Fannie Mae stops buying tax-exempt bonds

By John Zipperer

(Affordable Housing Finance, June 23, 2005) — Mortgage finance giant Fannie Mae has pulled back from the tax-exempt bond market for an indefinite amount of time, according to reliable sources. They cited “a long-standing tax rule” that limits corporations from investing in tax-exempt obligations amounting to more than 2% of their assets.

The move is attributed wholly to tax treatment of tax-exempt bond investments and does not reflect the government-sponsored enterprise’s (GSE) view of the creditworthiness of bond projects, according to insiders. Fannie Mae is near the 2% limit, so the only way it will increase its tax-exempt bond purchases is if its overall portfolio grows.

"I think it's going to be a temporary thing," said John Murphy, executive director of the National Association of Local Housing Finance Agencies (NALHFA). He wouldn't predict when Fannie would return to buying tax-exempt bonds, but he said it's purely a tax-treatment issue. He estimated Fannie's bond holdings at $20 billion.

Fannie’s position on the sidelines, even temporarily, could have a significant impact on the tax-exempt bond market, in which it is the largest corporate purchaser. Exact investment figures were not available.
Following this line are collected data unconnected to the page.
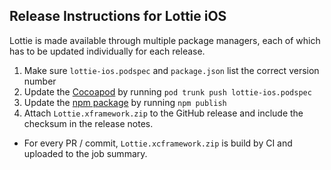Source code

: ## Release Instructions for Lottie iOS

Lottie is made available through multiple package managers, each of which has to be updated individually for each release.

 1. Make sure `lottie-ios.podspec` and `package.json` list the correct version number
 2. Update the [Cocoapod](https://cocoapods.org/pods/lottie-ios) by running `pod trunk push lottie-ios.podspec`
 3. Update the [npm package](https://www.npmjs.com/package/lottie-ios) by running `npm publish`
 4. Attach `Lottie.xframework.zip` to the GitHub release and include the checksum in the release notes.
   - For every PR / commit, `Lottie.xcframework.zip` is build by CI and uploaded to the job summary.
But the NALHFAhas noted in recent years that Fannie Mae and its fellow GSE, Freddie Mac, together make up 25% of the market for these bonds and “their absence would raise borrowing costs for local housing finance agencies.” Murphy said Freddie Mac is still below the 2% level and has actually increased its purchases of tax-exempt bonds recently.

The bond move, which involves Fannie’s purchases of the bonds in private placements, will not affect its investments in low-income housing tax credits, which will continue. It also will not affect the GSE’s credit-enhancement activities for bonds that are publicly sold.